The absorption of cyclosporine from the gastrointestinal tract is incomplete and variable. Peak concentrations (Cmax) in blood and plasma are achieved at about 3.5 hours. Cmax and area under the plasma or blood concentration/time curve (AUC) increase with the administered dose; for blood, the relationship is curvilinear (parabolic) between 0 and 1400 mg. As determined by a specific assay, Cmax is approximately 1.0 ng/mL/mg of dose for plasma and 2.7 to 1.4 ng/mL/mg of dose for blood (for low to high doses). Compared to an intravenous infusion, the absolute bioavailability of the oral solution is approximately 30% based upon the results in 2 patients. The bioavailability of Sandimmune Soft Gelatin Capsules (cyclosporine capsules, USP) is equivalent to Sandimmune Oral Solution, (cyclosporine oral solution, USP).
Cyclosporine is distributed largely outside the blood volume. In blood, the distribution is concentration dependent. Approximately 33% to 47% is in plasma, 4% to 9% in lymphocytes, 5% to 12% in granulocytes, and 41% to 58% in erythrocytes. At high concentrations, the uptake by leukocytes and erythrocytes becomes saturated. In plasma, approximately 90% is bound to proteins, primarily lipoproteins.
The disposition of cyclosporine from blood is biphasic with a terminal half-life of approximately 19 hours (range: 10 to 27 hours). Elimination is primarily biliary with only 6% of the dose excreted in the urine.

* [Listed entries]

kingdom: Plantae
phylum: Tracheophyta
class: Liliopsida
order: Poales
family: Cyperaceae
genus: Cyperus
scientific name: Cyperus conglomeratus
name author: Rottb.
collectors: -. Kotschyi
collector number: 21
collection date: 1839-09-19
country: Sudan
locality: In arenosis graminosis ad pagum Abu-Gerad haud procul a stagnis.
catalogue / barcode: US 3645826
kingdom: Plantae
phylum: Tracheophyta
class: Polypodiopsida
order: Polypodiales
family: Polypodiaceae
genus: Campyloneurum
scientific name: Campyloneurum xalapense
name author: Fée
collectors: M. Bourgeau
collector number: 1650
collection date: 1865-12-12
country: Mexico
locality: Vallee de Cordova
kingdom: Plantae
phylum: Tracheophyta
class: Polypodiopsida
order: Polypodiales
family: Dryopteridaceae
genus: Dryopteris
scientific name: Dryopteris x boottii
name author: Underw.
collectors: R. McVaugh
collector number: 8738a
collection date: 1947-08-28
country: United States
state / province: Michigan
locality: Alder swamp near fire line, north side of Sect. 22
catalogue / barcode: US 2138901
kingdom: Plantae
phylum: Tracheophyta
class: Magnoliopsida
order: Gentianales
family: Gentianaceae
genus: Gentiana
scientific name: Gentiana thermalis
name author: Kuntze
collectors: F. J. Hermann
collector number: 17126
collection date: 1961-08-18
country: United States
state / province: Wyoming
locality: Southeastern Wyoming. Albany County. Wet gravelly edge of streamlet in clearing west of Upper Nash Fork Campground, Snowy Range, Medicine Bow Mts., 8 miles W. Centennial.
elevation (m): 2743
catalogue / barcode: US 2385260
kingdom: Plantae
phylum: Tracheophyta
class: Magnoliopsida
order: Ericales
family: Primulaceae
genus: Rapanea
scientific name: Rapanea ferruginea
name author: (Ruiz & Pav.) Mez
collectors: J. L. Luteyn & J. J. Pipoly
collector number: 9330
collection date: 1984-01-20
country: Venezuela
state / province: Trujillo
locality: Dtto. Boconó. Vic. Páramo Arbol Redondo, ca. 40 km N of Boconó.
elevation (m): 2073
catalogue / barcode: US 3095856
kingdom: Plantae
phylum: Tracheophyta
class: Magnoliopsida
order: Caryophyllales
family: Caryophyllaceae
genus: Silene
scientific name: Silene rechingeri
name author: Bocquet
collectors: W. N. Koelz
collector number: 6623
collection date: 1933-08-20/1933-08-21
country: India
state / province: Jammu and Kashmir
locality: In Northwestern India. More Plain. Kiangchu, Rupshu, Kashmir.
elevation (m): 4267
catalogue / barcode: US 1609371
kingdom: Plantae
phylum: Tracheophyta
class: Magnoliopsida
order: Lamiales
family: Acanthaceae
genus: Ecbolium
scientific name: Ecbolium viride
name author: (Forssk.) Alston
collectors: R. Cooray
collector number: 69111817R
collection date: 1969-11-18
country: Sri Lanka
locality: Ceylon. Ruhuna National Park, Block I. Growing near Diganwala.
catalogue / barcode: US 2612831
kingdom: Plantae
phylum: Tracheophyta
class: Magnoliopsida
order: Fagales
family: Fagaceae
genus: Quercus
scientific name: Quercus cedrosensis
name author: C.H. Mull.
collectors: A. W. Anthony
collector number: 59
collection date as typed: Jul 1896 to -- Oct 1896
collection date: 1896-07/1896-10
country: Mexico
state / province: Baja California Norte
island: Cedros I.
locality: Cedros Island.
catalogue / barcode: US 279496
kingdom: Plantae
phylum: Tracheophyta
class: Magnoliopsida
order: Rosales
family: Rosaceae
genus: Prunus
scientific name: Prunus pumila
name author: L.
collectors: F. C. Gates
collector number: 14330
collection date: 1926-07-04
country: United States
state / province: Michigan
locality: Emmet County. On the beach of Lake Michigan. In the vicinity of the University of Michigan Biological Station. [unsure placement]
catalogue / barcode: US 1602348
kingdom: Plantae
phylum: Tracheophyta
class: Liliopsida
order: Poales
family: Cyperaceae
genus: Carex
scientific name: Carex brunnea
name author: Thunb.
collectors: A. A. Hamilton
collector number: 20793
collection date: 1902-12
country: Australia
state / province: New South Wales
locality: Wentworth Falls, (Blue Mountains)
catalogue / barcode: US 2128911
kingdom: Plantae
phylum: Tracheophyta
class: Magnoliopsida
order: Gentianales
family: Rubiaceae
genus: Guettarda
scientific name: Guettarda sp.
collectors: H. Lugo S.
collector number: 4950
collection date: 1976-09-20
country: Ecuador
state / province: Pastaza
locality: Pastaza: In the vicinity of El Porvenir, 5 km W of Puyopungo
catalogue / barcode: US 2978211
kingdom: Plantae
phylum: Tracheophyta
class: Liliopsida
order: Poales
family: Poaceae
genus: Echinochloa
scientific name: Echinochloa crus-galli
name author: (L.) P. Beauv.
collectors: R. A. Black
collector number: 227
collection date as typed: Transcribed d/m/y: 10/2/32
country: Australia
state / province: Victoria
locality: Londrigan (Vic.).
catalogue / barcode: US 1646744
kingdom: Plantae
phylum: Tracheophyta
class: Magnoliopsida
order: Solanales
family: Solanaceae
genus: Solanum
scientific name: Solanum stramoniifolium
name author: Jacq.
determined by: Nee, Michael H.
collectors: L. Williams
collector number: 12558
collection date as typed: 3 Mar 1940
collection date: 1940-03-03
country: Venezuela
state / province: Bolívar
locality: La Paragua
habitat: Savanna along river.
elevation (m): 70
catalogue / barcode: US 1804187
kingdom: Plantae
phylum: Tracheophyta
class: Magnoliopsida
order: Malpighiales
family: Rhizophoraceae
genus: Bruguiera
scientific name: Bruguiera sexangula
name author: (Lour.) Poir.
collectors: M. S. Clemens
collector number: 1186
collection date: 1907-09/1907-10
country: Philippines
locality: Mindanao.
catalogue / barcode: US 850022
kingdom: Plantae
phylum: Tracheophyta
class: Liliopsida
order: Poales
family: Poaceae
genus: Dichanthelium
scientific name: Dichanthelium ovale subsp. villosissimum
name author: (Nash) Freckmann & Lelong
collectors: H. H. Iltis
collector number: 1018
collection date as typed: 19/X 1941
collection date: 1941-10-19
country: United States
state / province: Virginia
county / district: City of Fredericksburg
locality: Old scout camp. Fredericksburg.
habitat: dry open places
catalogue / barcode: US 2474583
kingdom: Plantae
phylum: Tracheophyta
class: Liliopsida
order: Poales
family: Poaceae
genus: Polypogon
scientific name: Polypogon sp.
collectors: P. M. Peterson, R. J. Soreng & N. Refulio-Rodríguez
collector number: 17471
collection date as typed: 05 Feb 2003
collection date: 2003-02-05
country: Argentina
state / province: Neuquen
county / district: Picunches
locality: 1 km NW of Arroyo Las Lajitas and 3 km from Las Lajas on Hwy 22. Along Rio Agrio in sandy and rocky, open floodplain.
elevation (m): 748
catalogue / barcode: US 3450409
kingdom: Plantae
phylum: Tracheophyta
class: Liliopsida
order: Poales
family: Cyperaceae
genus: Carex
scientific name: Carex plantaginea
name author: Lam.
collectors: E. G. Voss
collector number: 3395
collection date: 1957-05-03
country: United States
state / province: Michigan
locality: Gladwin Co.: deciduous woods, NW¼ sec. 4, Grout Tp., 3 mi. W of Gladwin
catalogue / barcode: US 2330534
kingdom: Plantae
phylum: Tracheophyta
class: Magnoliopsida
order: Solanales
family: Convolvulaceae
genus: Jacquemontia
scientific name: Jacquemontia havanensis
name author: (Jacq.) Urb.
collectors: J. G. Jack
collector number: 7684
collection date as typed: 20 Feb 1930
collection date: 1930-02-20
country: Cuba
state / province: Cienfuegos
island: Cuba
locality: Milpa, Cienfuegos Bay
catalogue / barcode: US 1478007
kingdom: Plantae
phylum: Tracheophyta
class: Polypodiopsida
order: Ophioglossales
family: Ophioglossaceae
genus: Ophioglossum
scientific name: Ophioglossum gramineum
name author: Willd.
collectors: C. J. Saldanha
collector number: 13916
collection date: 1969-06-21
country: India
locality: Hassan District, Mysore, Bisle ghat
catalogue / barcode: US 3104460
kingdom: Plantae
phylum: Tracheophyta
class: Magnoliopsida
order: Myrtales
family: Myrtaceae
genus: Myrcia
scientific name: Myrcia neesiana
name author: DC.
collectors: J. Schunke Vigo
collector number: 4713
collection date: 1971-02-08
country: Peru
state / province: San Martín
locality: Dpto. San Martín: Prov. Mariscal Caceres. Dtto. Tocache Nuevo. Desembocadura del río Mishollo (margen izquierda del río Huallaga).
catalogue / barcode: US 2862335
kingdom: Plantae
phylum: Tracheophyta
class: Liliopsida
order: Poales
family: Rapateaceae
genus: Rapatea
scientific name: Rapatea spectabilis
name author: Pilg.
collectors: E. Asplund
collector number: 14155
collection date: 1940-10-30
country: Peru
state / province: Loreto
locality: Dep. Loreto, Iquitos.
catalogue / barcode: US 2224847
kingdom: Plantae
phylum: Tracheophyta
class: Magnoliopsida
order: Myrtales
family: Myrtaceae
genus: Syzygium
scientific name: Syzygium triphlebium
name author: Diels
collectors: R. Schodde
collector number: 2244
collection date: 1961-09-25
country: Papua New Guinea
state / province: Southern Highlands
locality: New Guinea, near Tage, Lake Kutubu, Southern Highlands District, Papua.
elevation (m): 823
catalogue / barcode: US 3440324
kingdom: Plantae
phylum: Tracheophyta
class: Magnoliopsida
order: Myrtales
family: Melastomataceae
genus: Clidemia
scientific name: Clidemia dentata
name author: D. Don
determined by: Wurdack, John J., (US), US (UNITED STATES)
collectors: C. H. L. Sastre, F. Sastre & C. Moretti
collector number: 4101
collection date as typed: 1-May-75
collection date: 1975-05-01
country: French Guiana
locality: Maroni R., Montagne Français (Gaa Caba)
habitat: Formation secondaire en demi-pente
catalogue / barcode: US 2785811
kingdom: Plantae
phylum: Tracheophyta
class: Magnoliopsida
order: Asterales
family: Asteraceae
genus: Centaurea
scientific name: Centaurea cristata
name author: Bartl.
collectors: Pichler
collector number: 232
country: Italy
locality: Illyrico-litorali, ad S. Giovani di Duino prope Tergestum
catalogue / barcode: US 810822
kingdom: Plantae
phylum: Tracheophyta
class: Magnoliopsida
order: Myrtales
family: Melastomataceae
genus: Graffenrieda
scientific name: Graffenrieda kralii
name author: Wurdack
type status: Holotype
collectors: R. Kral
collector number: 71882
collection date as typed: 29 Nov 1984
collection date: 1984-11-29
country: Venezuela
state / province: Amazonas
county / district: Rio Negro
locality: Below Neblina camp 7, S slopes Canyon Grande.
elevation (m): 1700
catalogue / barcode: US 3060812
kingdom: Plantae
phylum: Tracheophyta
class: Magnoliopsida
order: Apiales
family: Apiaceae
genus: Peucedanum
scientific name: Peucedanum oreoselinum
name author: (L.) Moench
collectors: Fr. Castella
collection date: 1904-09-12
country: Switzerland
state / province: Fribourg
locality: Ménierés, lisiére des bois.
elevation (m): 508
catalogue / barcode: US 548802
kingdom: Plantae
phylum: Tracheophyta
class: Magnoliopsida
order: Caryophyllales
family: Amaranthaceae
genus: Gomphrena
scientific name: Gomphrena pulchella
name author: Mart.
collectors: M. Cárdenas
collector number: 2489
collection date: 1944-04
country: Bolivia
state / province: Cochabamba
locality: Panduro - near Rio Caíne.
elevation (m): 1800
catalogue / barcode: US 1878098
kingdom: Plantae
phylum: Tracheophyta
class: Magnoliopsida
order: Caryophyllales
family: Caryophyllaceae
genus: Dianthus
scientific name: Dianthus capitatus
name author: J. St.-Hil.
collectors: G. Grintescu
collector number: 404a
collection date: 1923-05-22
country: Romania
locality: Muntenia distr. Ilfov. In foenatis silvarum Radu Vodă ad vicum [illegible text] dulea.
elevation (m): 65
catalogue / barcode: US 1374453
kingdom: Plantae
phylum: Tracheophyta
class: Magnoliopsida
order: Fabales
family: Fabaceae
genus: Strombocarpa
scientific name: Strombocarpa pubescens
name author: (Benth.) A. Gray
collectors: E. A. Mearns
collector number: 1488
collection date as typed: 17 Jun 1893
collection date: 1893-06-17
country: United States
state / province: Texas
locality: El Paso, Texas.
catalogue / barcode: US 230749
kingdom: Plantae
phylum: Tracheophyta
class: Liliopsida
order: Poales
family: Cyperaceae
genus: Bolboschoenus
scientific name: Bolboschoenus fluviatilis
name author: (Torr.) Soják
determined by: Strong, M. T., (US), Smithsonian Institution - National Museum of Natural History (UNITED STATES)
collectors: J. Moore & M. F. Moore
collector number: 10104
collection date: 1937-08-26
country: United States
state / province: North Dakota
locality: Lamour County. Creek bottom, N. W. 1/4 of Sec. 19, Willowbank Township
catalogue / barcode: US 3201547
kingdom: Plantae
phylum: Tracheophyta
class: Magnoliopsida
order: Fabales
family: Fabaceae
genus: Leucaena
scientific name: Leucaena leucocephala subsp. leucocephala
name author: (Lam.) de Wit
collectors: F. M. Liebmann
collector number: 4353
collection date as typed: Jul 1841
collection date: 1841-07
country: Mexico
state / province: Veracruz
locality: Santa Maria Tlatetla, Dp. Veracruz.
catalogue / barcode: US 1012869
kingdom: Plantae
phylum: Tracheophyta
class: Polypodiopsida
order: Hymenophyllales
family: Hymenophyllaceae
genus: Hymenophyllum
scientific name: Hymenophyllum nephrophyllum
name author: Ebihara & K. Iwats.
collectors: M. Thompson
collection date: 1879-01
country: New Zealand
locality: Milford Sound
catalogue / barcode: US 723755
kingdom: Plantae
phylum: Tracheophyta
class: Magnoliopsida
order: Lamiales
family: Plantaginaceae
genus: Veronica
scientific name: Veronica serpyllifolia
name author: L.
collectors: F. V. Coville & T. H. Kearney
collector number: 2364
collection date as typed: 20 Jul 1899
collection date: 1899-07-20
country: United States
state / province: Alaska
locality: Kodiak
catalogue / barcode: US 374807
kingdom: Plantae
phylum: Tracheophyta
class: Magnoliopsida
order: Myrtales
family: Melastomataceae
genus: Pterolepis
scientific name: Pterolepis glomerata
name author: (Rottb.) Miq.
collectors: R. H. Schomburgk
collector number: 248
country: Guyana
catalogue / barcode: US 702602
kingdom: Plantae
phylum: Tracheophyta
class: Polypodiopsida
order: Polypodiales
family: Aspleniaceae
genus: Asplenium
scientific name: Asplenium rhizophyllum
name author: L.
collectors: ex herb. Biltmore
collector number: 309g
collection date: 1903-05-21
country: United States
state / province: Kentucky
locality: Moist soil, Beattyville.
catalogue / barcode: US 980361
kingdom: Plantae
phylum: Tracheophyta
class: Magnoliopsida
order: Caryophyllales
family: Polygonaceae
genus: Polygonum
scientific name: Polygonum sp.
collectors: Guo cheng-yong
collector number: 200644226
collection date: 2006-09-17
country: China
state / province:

* [Exercise A]
Return the cyclosporine passage verbatim, starting with "Cyclosporine is distributed" and going on through "in the urine.".
* [Exercise B]
Resume the cyclosporine passage after its final sentence and carry it forward.

* [Answer area A]
Cyclosporine is distributed largely outside the blood volume. In blood, the distribution is concentration dependent. Approximately 33% to 47% is in plasma, 4% to 9% in lymphocytes, 5% to 12% in granulocytes, and 41% to 58% in erythrocytes. At high concentrations, the uptake by leukocytes and erythrocytes becomes saturated. In plasma, approximately 90% is bound to proteins, primarily lipoproteins.
The disposition of cyclosporine from blood is biphasic with a terminal half-life of approximately 19 hours (range: 10 to 27 hours). Elimination is primarily biliary with only 6% of the dose excreted in the urine.

* [Answer area B]
Cyclosporine is extensively metabolized but there is no major metabolic pathway. Only 0.1% of the dose is excreted in the urine as unchanged drug. Of 15 metabolites characterized in human urine, 9 have been assigned structures. The major pathways consist of hydroxylation of the Cγ-carbon of 2 of the leucineresidues, Cη-carbon hydroxylation, and cyclic ether formation (with oxidation of the double bond) in the side chain of the amino acid 3-hydroxyl-N,4-dimethyl-L-2-amino-6-octenoic acid and N-demethylation of N-methyl leucine residues. Hydrolysis of the cyclic peptide chain or conjugation of the aforementioned metabolites do not appear to be important biotransformation pathways.
Specific Populations
Renal Impairment
In a study performed in 4 subjects with end-stage renal disease (creatinine clearance < 5mL/min), an intravenous infusion of 3.5 mg/kg of cyclosporine over 4 hours administered at the end of a hemodialysis session resulted in a mean volume of distribution (Vdss) of 3.49 L/kg and systemic clearance (CL) of 0.369 L/hr/kg. This systemic CL (0.369 L/hr/kg) was approximately two thirds of the mean systemic CL (0.56 L/hr/kg) of cyclosporine in historical control subjects with normal renal function. In 5 liver transplant patients, the mean clearance of cyclosporine on and off hemodialysis was 463 mL/min and 398 mL/min, respectively. Less than 1% of the dose of cyclosporine was recovered in the dialysate.
Hepatic Impairment
Cyclosporine is extensively metabolized by the liver. Since severe hepatic impairment may result in significantly increased cyclosporine exposures, the dosage of cyclosporine may need to be reduced in these patients.
Medication Guide
PATIENT INFORMATION
Patients should be advised that any change of cyclosporine formulation should be made cautiously and only under physician supervision because it may result in the need for a change in dosage.
Patients should be informed of the necessity of repeated laboratory tests while they are receiving the drug. They should be given careful dosage instructions, advised of the potential risks during pregnancy, and informed of the increased risk of neoplasia.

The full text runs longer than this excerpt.